W minioną środę, 30 listopada, przed godziną 23:00 piotrkowscy policjanci zauważyli jadący ulicą Roosevelta pojazd renault. Kierowca w pewnym momencie włączył kierunkowskaz, informując, że chce wjechać na parking. W momencie zauważenia policyjnego patrolu, mężczyzna zrezygnował z manewru i zaczął bardzo szybko sie oddalać. Mając podejrzenie, że kierowca laguny ma coś do ukrycia, mundurowi postanowili zatrzymać go do kontroli. 

- Pomimo wydawanych poleceń i użyciu sygnałów świetlnych i dźwiękowych kierowca renault kontynuował jazdę. Słyszący komunikację radiową patrol wywiadowców dołączył do pościgu. Po krótkiej chwili na ulicy Podole, zauważyli zaparkowaną lagunę. Pojazd był otwarty, a jego maska była gorąca, co sugerowało, że był niedawno w użyciu. W samochodzie był jednak pozostawiony identyfikator ze zdjęciem.
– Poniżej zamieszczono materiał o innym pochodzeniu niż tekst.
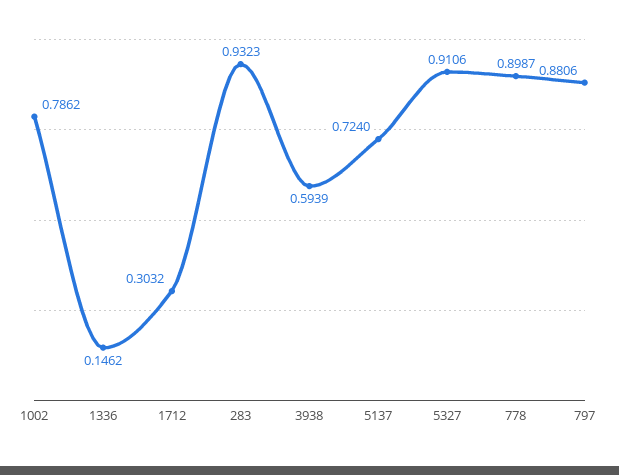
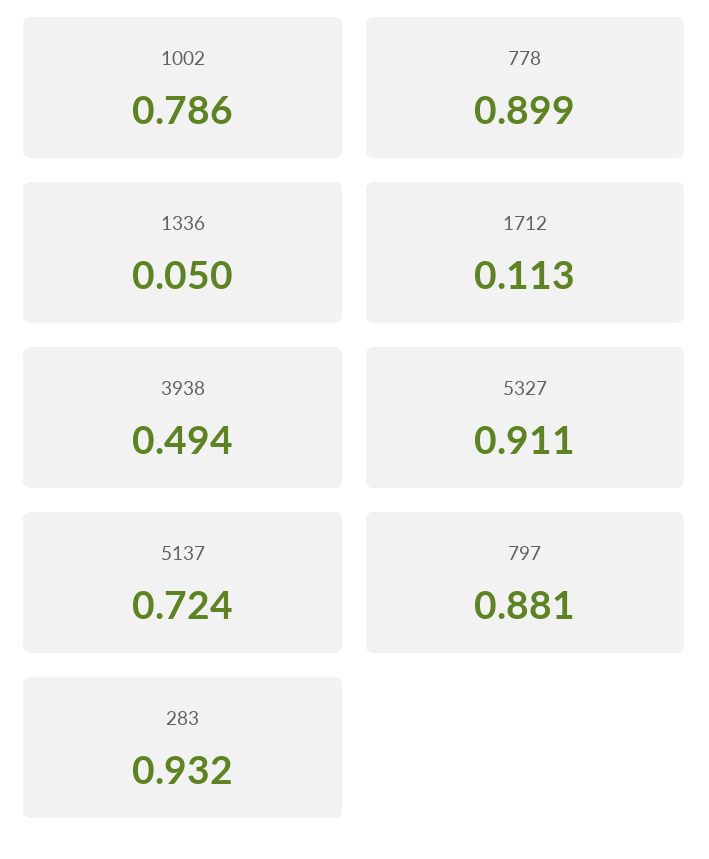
  {
    "1002": 0.7862,
-   "1336": 0.1462,
+   "1336": 0.05,
-   "1712": 0.3032,
+   "1712": 0.113,
    "283": 0.9323,
-   "3938": 0.5939,
+   "3938": 0.494,
    "5137": 0.724,
    "5327": 0.9106,
    "778": 0.8987,
    "797": 0.8806
  }

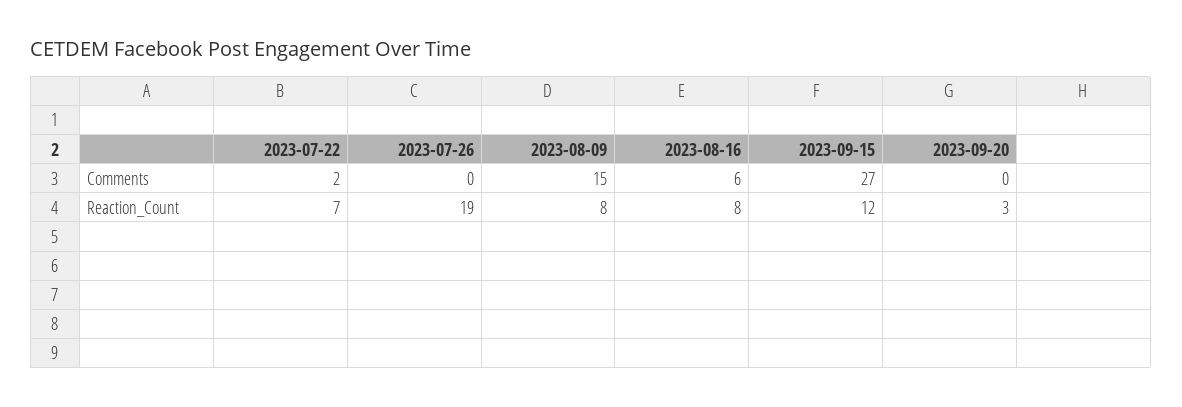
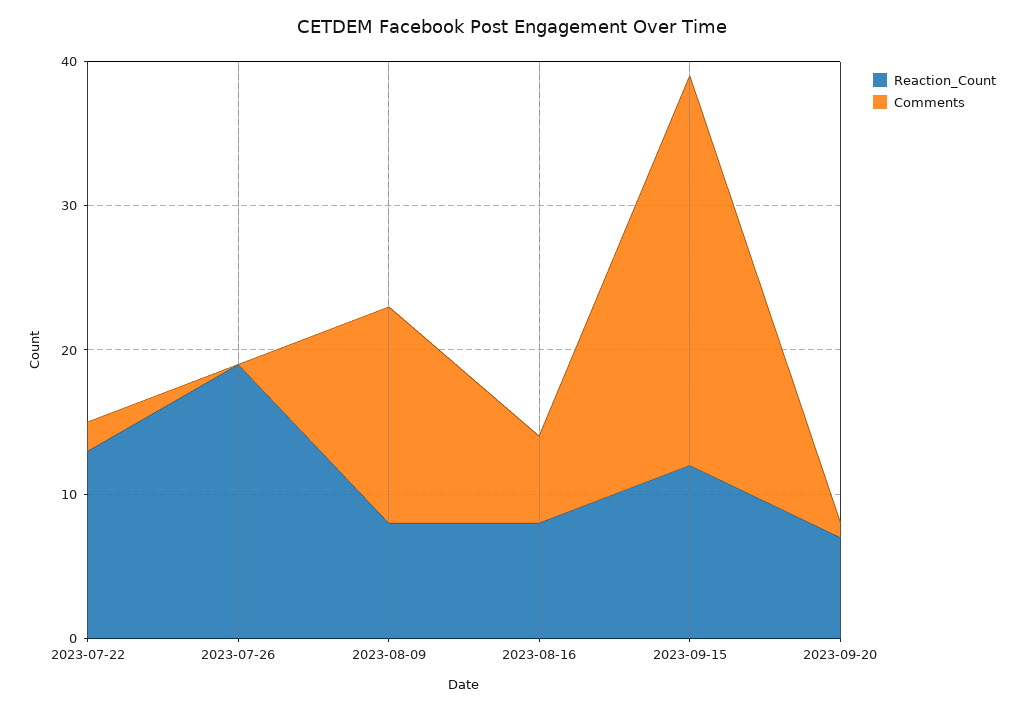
  {
    "Comments": {
      "2023-07-22": 2,
      "2023-07-26": 0,
      "2023-08-09": 15,
      "2023-08-16": 6,
      "2023-09-15": 27,
-     "2023-09-20": 0
+     "2023-09-20": 1
    },
    "Reaction_Count": {
-     "2023-07-22": 7,
+     "2023-07-22": 13,
      "2023-07-26": 19,
      "2023-08-09": 8,
      "2023-08-16": 8,
      "2023-09-15": 12,
-     "2023-09-20": 3
+     "2023-09-20": 7
    }
  }

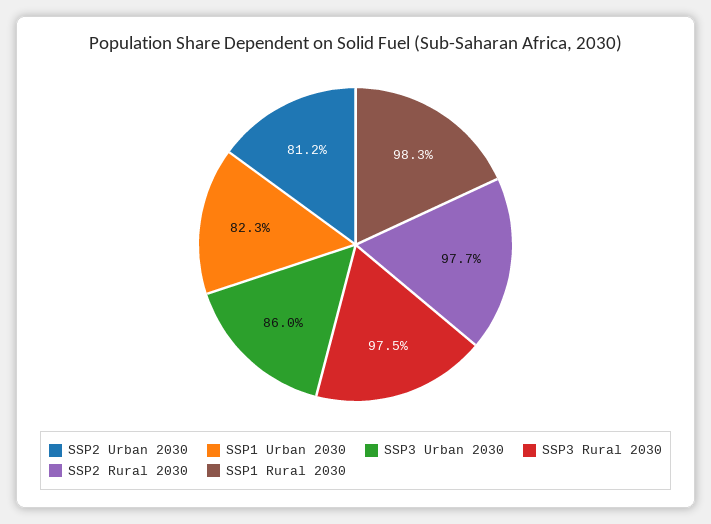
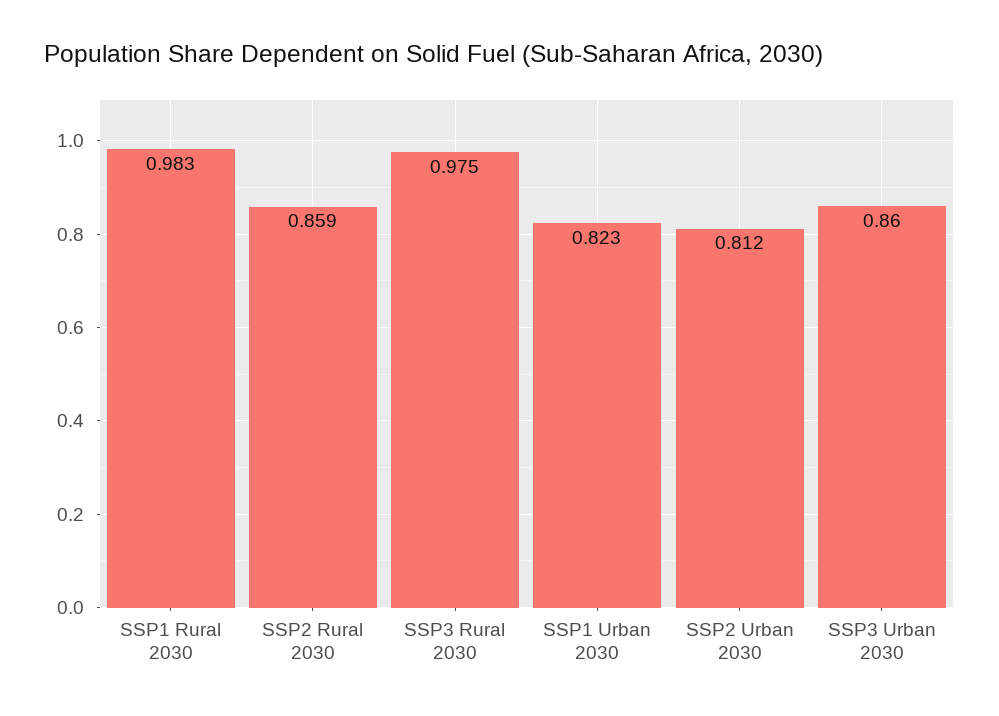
  {
    "SSP2 Urban 2030": 0.812,
    "SSP1 Urban 2030": 0.823,
    "SSP3 Urban 2030": 0.86,
    "SSP3 Rural 2030": 0.975,
-   "SSP2 Rural 2030": 0.977,
+   "SSP2 Rural 2030": 0.859,
    "SSP1 Rural 2030": 0.983
  }

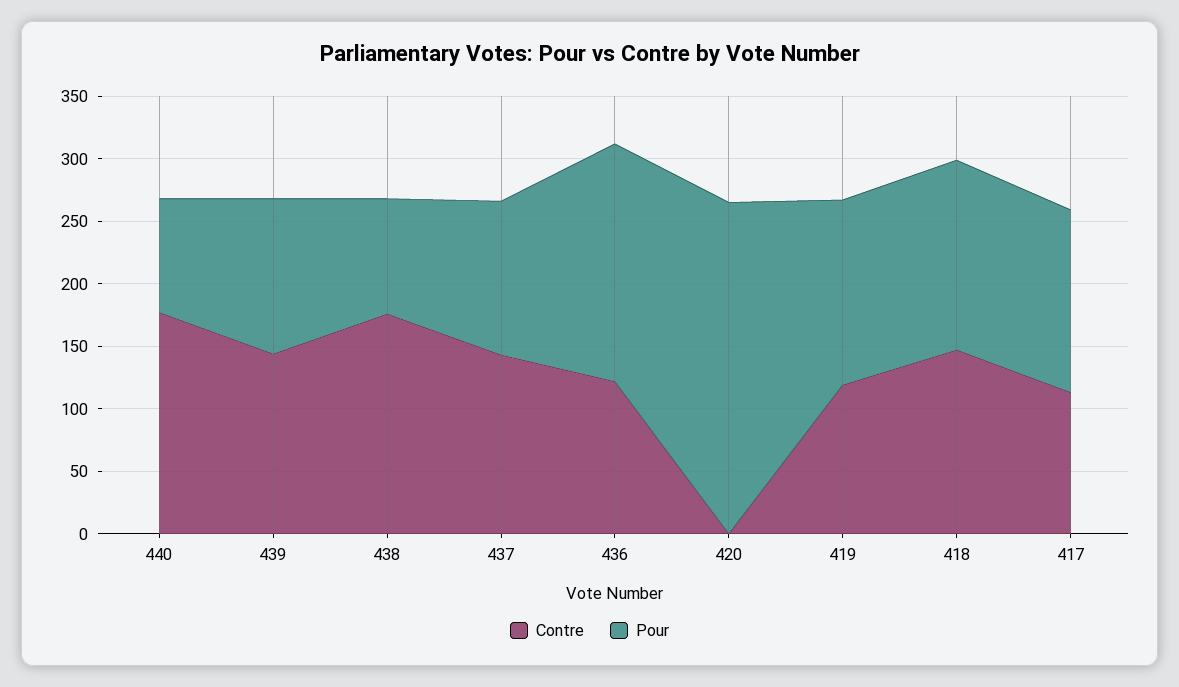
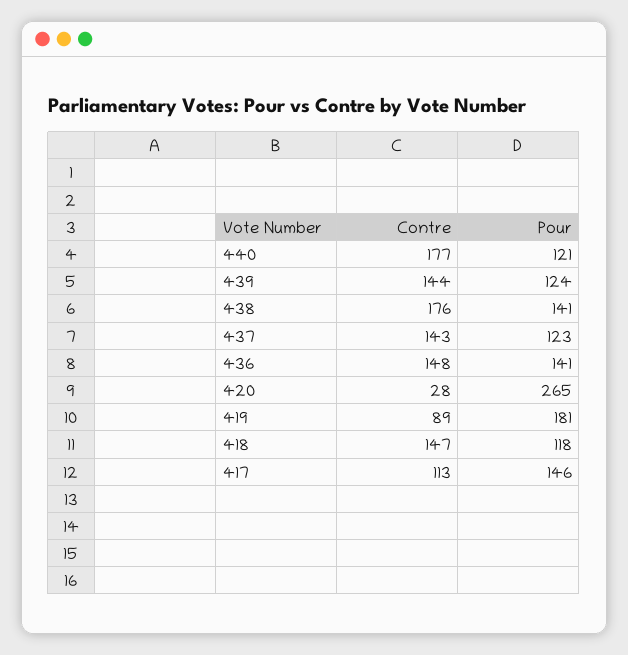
  {
    "Contre": {
      "440": 177,
      "439": 144,
      "438": 176,
      "437": 143,
-     "436": 120,
+     "436": 148,
-     "420": 0,
+     "420": 28,
-     "419": 120,
+     "419": 89,
      "418": 147,
      "417": 113
    },
    "Pour": {
-     "440": 90,
+     "440": 121,
      "439": 124,
-     "438": 90,
+     "438": 141,
      "437": 123,
-     "436": 190,
+     "436": 141,
      "420": 265,
-     "419": 150,
+     "419": 181,
-     "418": 150,
+     "418": 118,
      "417": 146
    }
  }

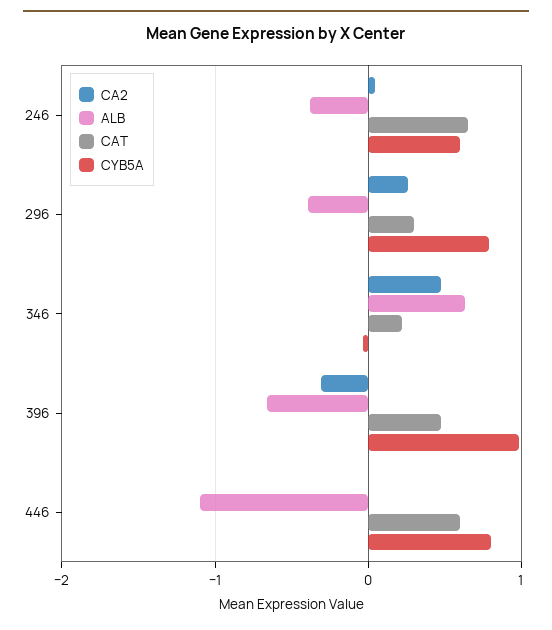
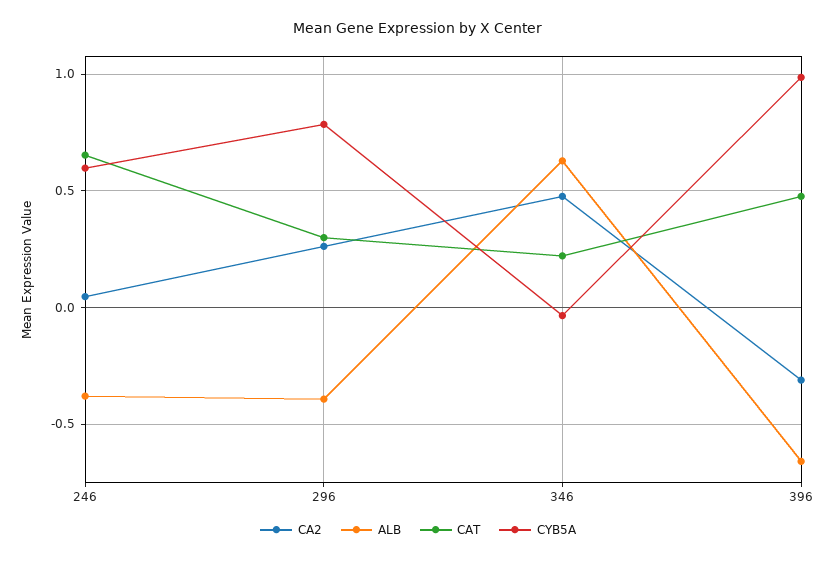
  {
    "CA2": {
      "246": 0.05,
      "296": 0.25,
      "346": 0.5,
-     "396": -0.3,
+     "396": -0.3
-     "446": 0
    },
    "ALB": {
      "246": -0.4,
      "296": -0.4,
      "346": 0.65,
-     "396": -0.65,
+     "396": -0.65
-     "446": -1.1
    },
    "CAT": {
      "246": 0.65,
      "296": 0.3,
      "346": 0.2,
-     "396": 0.5,
+     "396": 0.5
-     "446": 0.6
    },
    "CYB5A": {
      "246": 0.6,
      "296": 0.8,
      "346": -0.05,
-     "396": 1,
+     "396": 1
-     "446": 0.8
    }
  }

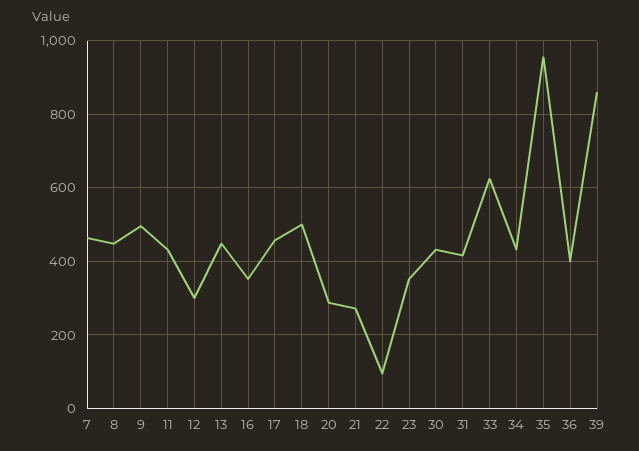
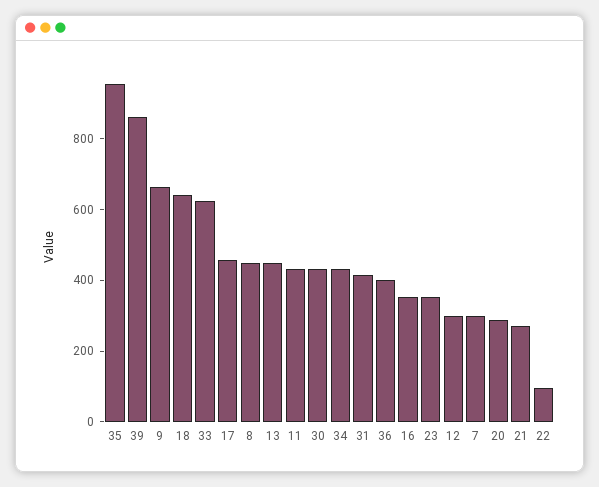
  {
-   "7": 460,
+   "7": 300,
    "8": 440,
-   "9": 500,
+   "9": 650,
    "11": 440,
    "12": 300,
    "13": 440,
    "16": 360,
    "17": 460,
-   "18": 500,
+   "18": 650,
    "20": 280,
    "21": 280,
    "22": 100,
    "23": 360,
    "30": 440,
    "31": 420,
    "33": 620,
    "34": 440,
    "35": 960,
    "36": 400,
    "39": 860
  }

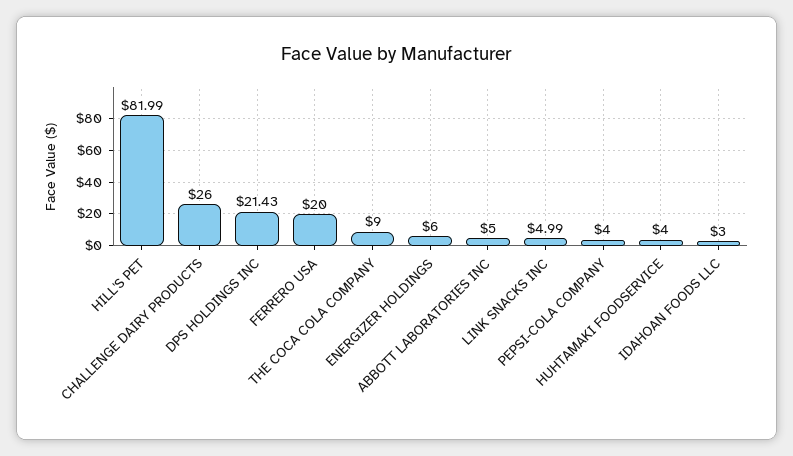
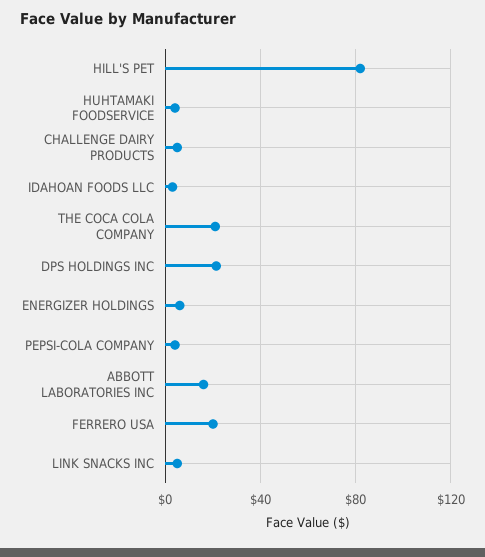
  {
    "HILL'S PET": 81.99,
-   "CHALLENGE DAIRY PRODUCTS": 26,
+   "CHALLENGE DAIRY PRODUCTS": 5,
    "DPS HOLDINGS INC": 21.43,
    "FERRERO USA": 20,
-   "THE COCA COLA COMPANY": 9,
+   "THE COCA COLA COMPANY": 20,
    "ENERGIZER HOLDINGS": 6,
-   "ABBOTT LABORATORIES INC": 5,
+   "ABBOTT LABORATORIES INC": 15,
    "LINK SNACKS INC": 4.99,
    "PEPSI-COLA COMPANY": 4,
    "HUHTAMAKI FOODSERVICE": 4,
    "IDAHOAN FOODS LLC": 3
  }

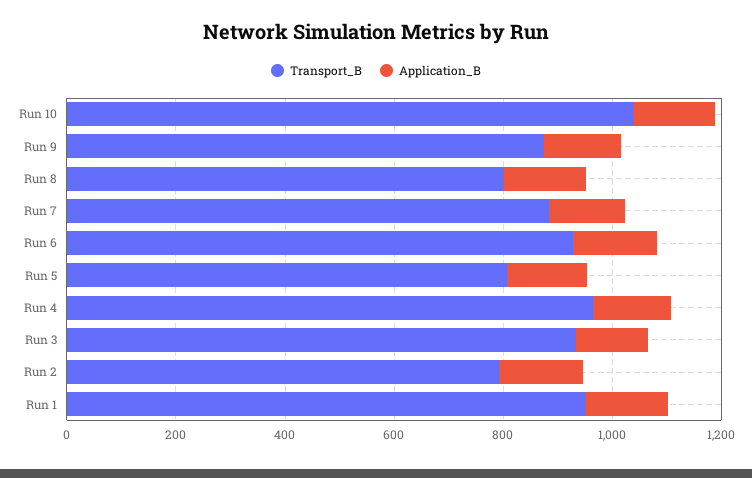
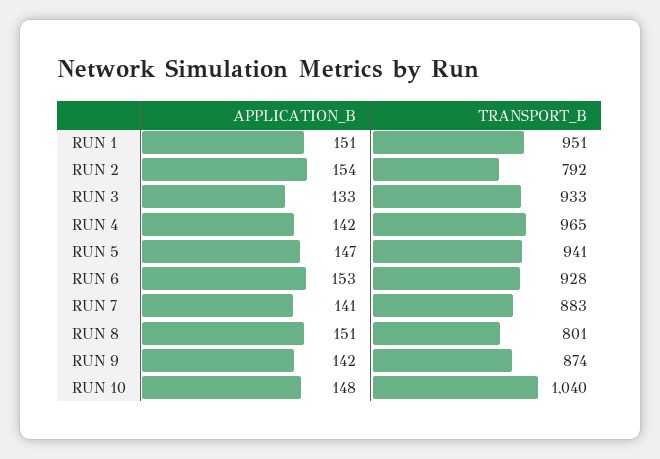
  {
    "Transport_B": {
      "Run 10": 1040,
      "Run 9": 874,
      "Run 8": 801,
      "Run 7": 883,
      "Run 6": 928,
-     "Run 5": 800,
+     "Run 5": 941,
      "Run 4": 965,
      "Run 3": 933,
      "Run 2": 792,
      "Run 1": 951
    },
    "Application_B": {
      "Run 10": 148,
      "Run 9": 142,
      "Run 8": 151,
      "Run 7": 141,
      "Run 6": 153,
      "Run 5": 147,
      "Run 4": 142,
      "Run 3": 133,
      "Run 2": 154,
      "Run 1": 151
    }
  }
W pewnym momencie w pobliskim lesie policjanci usłyszeli, że ktoś się rusza. Kiedy pobiegli to sprawdzić zauważyli uciekającą postać. Po krótkim pościgu wywiadowcy dogonili mężczyznę - informuje Izabela Gajewska z KMP Piotrków Trybunalski.

Okazało się, że był to kierowca renault. Od 41-latka wyczuwalna była silna woń alkoholu. Z uwagi na to, że odmówił on badania na zawartość alkoholu, została mu pobrana krew do dalszych badań. Mężczyzna został zatrzymany i trafił do policyjnej celi. 

- Wkrótce usłyszy zarzuty niezatrzymania się do kontroli. Przestępstwo to zagrożone jest karą do 5 lat pozbawienia wolności. Jeżeli potwierdzi się, że kierował on będąc pod wpływem alkoholu, odpowie również za to przestępstwo - dodaje Gajewska.